As it so happens, what was deemed a “risk” is almost exactly what has happened to more than half of the co-ops established under the health care law.
This was clear in a hearing held by a Ways and Means subcommittee on the ailing program earlier this month. “In the face of multiple pressures, it’s not surprising that some new entrants have struggled to succeed,” said Mandy Cohen, CMS chief operating officer and chief of staff, while testifying before the committee.
Cohen listed ways HHS has monitored the program: “There are guideposts and checkpoints, and we make sure to look at oversight,” she said. “If we feel like they’re going beyond the guardrails we set up, we enhance our oversight, put folks on enhanced oversight or corrective action plans; we do on-site visits to gather more information than just them sending us information.
“I don’t think we’ve been easy on the co-ops. ... We’ve taken our job as stewards of the taxpayer dollar very seriously,” she said.
Most members of Congress are happy to explain why they didn’t save the co-ops: The other side of the aisle would have never let anything pass.
Democrats don’t want to touch their favorite-yet-failing law, Republicans say.

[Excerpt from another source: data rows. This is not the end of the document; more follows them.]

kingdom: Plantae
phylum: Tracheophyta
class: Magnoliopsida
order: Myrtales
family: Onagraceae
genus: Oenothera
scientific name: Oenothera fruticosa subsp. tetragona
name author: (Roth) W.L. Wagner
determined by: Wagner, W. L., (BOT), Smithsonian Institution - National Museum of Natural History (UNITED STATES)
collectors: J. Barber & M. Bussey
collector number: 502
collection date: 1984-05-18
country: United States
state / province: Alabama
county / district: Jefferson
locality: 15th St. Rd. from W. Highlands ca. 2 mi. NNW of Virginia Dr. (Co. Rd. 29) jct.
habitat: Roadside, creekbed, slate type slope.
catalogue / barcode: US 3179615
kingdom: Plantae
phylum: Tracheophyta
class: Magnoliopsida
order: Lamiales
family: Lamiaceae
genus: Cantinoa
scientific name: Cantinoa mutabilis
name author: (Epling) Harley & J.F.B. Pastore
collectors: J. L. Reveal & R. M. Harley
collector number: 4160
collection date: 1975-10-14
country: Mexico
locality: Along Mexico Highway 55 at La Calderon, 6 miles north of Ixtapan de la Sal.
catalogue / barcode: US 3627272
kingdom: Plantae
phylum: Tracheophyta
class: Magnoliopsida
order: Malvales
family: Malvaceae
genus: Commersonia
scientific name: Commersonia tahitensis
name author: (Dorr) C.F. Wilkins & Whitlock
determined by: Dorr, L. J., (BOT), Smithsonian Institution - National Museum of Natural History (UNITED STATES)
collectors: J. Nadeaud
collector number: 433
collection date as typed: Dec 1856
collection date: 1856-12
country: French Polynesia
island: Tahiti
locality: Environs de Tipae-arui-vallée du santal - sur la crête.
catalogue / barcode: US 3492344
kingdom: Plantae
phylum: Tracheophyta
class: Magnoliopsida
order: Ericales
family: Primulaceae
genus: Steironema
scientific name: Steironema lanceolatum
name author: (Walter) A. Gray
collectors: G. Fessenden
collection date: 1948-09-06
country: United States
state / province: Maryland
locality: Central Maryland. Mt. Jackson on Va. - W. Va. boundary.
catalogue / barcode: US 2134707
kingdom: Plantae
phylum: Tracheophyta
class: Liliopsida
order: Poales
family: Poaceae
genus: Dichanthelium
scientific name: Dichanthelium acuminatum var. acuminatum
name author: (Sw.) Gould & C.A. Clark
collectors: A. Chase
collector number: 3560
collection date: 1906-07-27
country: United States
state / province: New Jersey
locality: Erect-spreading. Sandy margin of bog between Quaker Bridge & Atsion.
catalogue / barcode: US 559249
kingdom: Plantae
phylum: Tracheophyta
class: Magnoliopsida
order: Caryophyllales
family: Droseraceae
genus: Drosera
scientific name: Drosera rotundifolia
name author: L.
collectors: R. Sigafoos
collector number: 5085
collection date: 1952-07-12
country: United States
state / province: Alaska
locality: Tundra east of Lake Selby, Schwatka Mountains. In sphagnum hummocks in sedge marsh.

And Republicans turn up their noses at anything that might improve Obamacare, desperate to prove it doesn’t work, Democrats counter.
“You can’t get the Democrats to do anything on Obamacare. We’ve tried on various occasions to find—not necessarily on that issue—but yeah, we’ve tried to get them to work with us on some of these Obamacare issues,” Hatch said. “It’s as though it’s an inviolate set of scriptures, but scriptures are items that really are true, and work, and don’t destroy things. Obamacare avoids all three of those.”
“All the Republicans want to do is vote to eliminate the Affordable Care Act,” said Sen. Debbie Stabenow, a Michigan Democrat. “So when we have things that would be good to address, instead all we have are votes to repeal the Affordable Care Act instead of addressing things.”
And so what happened was nothing.
“Find me anyone in Congress that made any proposal whatsoever to suggest that we do anything to fix them,” a Grassley aide said. “Show me where it is that CMS said, ‘Hey, please come to the rescue.’ Where’s the white horse? I don’t think that happened.”
So what now?
The more than 110,000 Iowans and Nebraskans receiving insurance through CoOpportunity were not only the first to fall, but also were among those who fell hardest. The co-pays and deductibles they’d been paying into did not transfer, and consumers had to start over again with new plans.
“We had folks who spent money. And they’re not going to get the money back,” the Grassley aide said.
Hundreds of thousands—more than 200,000 on New York’s failed co-op alone—must now find new health insurance, although HHS has argued that to make the most of the system, consumers need to shop around anyway.